Marketing experts

Most marketing “experts” are nothing of the sort.

The problem with self-proclaimed marketing experts is that they primarily market themselves. For the most part, marketers are dealing in something of a psychological art; marketing is not a science. Researchers can conduct experiments to show certain aspects of the process, but they cannot measure everything. However, marketers work in the area of human interaction, outside a controlled environment, so they have little to offer beyond opinions. Results can suggest a correlation between marketing and sales, but there are too many variables to be sure, and most so-called experts do not actually offer real data to support their conclusions.

In my opinion, sales success results from some combination of five ‘good’ factors:

  1. Good product
  2. Good planning
  3. Good marketing
  4. Good timing
  5. Good luck

There is no doubt that marketing can play a role in building a successful product (defined broadly), but as a scientist might say it, good marketing is neither a required nor sufficient condition for success. I am getting tired of reading opinions stated as fact by people who do not (and cannot) fully understand all of the factors involved, instead chalking every success and failure up to marketing.

Worse yet are those who are so shallow as to believe that the only measure of success is money, and that a product which earns more is necessarily more worthy than one that makes less profit. That flawed concept then becomes the product that is marketed and, alas, some people buy in. Sadly, they sometimes do so in a literal sense.

Here is what I have experienced. The most successful business people I know do not proclaim themselves experts; they earn respect without demanding it. The wealthiest people I know are not prone to declaring how much money they make and do not use their balance sheet as a scorecard. Those who crow about their own importance and/or earnings at every opportunity just strike me as pathetic.

Personally, I generally judge my own success by criteria other than money. I certainly want more money, and I am willing to work hard to earn it. However, I have made many decisions in my life and career that are oriented toward other goals. I value my family, my quality of life, and my personal integrity higher than my checkbook balance. It is important to me that I enjoy what I do for a living, and that I do quality work.
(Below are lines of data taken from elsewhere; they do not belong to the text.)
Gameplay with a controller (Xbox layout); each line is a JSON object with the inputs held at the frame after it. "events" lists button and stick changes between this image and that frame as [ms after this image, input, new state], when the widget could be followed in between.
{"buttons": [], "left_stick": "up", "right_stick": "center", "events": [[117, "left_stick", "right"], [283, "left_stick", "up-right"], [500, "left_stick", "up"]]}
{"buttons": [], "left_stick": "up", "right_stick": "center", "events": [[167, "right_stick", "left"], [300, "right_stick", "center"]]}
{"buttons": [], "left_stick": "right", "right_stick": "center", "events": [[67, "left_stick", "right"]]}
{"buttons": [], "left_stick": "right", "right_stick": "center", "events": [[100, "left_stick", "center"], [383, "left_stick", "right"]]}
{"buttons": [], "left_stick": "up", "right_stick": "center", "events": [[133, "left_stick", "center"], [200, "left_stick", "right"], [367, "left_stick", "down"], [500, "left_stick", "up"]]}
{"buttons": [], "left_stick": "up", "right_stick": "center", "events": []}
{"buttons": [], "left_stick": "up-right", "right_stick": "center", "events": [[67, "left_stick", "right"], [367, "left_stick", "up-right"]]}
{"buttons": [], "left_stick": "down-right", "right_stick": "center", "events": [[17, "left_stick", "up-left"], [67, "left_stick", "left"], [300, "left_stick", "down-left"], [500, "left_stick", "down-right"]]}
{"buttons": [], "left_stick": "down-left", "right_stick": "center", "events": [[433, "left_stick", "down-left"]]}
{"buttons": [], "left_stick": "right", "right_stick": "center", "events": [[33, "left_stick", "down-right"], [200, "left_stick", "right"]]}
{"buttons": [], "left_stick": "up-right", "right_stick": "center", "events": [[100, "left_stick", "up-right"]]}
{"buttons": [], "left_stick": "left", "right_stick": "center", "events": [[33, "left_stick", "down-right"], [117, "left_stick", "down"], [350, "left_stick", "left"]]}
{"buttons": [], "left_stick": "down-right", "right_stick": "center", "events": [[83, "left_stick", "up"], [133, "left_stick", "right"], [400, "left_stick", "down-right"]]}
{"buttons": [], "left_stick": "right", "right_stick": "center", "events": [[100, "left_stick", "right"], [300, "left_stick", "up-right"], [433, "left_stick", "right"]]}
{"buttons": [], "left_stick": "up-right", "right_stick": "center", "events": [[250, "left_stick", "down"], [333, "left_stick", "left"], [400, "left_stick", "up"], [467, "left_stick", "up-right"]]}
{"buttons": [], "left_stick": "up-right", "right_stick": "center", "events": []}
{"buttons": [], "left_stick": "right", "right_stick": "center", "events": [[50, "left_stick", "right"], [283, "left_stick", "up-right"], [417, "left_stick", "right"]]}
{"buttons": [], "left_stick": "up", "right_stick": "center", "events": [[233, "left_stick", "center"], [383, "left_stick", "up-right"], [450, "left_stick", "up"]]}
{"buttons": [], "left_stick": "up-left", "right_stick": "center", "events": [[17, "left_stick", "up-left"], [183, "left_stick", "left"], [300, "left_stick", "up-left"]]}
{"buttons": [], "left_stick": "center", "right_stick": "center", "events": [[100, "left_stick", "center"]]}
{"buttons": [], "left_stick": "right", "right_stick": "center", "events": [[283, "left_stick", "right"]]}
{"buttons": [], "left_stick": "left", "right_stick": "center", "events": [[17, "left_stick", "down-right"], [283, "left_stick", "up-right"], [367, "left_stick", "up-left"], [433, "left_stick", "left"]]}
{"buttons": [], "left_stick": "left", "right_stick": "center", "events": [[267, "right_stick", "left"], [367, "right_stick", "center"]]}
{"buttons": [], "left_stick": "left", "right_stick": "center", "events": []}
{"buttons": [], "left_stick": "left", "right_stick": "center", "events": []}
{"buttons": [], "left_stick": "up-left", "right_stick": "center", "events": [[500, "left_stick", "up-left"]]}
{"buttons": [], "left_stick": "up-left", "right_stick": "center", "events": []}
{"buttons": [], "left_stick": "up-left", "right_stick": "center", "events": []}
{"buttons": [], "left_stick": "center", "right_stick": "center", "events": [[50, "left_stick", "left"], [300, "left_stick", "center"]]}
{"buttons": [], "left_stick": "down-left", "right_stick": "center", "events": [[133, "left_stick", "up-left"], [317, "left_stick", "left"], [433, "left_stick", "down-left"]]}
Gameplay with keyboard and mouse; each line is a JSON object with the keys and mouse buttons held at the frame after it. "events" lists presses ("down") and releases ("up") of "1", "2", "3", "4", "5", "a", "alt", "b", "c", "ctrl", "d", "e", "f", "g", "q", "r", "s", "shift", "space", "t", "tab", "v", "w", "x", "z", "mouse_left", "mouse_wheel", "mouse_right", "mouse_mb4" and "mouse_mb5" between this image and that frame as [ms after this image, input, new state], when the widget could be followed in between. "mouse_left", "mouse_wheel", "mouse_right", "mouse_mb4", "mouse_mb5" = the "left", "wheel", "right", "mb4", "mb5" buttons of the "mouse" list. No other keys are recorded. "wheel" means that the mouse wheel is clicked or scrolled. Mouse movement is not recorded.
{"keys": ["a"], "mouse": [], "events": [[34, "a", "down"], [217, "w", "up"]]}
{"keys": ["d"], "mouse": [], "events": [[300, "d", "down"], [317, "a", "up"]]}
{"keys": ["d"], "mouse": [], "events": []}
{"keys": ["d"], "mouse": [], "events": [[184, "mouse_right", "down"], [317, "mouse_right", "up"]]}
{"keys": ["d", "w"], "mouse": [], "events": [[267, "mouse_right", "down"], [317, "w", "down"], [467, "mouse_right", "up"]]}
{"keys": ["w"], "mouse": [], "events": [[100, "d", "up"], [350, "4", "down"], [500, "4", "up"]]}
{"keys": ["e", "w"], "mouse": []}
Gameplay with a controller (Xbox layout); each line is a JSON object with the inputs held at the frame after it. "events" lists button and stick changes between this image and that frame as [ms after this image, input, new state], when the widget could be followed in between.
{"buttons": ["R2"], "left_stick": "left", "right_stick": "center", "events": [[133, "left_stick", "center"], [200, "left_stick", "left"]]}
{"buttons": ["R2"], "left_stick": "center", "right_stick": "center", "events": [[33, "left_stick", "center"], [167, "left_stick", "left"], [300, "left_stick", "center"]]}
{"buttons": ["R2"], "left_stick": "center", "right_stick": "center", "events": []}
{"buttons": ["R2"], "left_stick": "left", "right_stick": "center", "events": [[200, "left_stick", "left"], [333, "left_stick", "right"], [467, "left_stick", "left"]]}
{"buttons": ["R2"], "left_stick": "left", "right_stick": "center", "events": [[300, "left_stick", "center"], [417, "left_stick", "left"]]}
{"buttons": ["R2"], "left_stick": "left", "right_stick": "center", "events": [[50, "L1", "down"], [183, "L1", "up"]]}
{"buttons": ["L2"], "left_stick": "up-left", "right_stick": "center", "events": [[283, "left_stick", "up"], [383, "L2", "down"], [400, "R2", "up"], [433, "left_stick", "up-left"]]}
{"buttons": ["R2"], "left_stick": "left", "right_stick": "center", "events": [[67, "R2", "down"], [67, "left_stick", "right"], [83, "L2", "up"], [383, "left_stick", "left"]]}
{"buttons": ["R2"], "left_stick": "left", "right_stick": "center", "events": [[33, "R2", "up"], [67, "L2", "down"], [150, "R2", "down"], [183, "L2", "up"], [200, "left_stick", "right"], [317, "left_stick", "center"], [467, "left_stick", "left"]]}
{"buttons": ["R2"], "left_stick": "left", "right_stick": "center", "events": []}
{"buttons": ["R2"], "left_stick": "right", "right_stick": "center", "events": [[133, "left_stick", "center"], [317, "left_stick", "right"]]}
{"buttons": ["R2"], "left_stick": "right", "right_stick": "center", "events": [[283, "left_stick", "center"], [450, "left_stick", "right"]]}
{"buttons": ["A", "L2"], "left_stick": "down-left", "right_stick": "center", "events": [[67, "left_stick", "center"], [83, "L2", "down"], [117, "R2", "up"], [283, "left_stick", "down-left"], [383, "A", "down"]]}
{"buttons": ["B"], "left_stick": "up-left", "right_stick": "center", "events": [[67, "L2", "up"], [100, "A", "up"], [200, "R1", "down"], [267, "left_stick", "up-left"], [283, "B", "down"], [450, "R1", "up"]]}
My wife and I try to raise our children in a loving environment where they can thrive and become productive citizens (without the insecurity that might cause them to always seek validation by demanding public attention and acknowledgement).

Anyway, we were talking about marketing. (Remember marketing? This is a rant about marketing.)

Marketing advice and ideas should be taken as opinions, mixed with ones own values and common sense, and then flavored to suit the product and circumstances. There is no right answer, and there are always factors beyond ones control. However, there are some wrong answers and obvious mistakes to avoid, and these lessons are probably more valuable than any success story.

The five good factors are listed above in order from most to least control, so here is my advice:

  1. product (full control) – create something of quality
  2. planning (much control) – prepare for opportunities and setbacks
  3. marketing (some control) – think about your customers
  4. timing (little control) – either hit the window or fail early
  5. luck (no control) – work to improve your karma

Of course, that is merely my opinion, and comments are certainly welcome.